[[ GIVEN DATA, beginning ]]
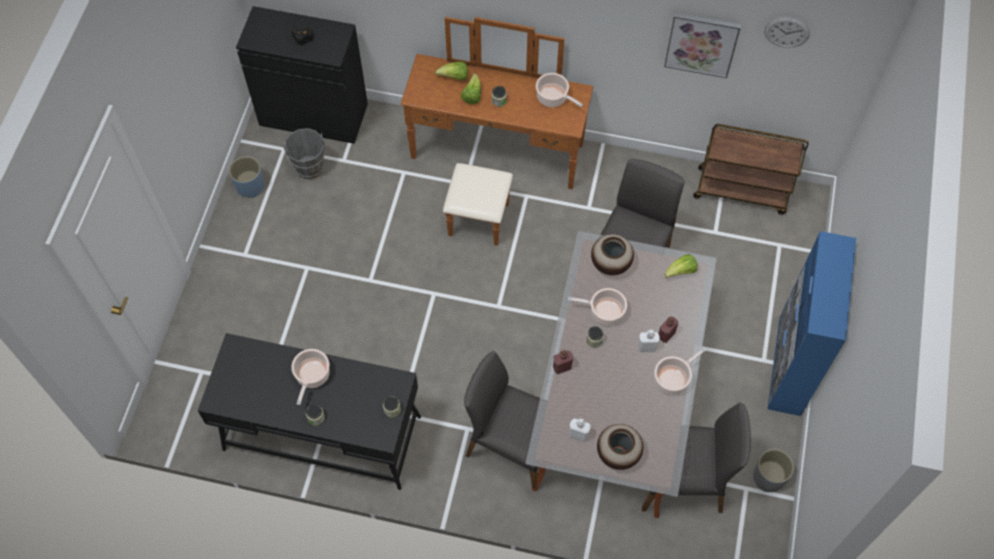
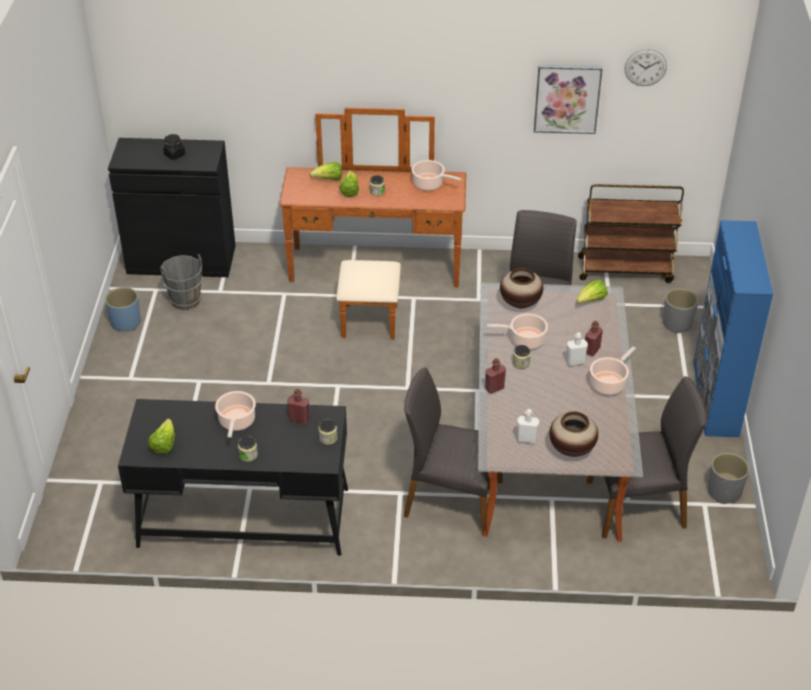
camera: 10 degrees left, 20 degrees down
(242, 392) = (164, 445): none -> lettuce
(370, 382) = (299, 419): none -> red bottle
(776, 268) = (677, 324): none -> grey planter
[[ GIVEN DATA, end ]]
TASK GOAL:
For the listing above, say how many lines hold the string "none". Give only that number.

EXERCISE SOLUTION:
3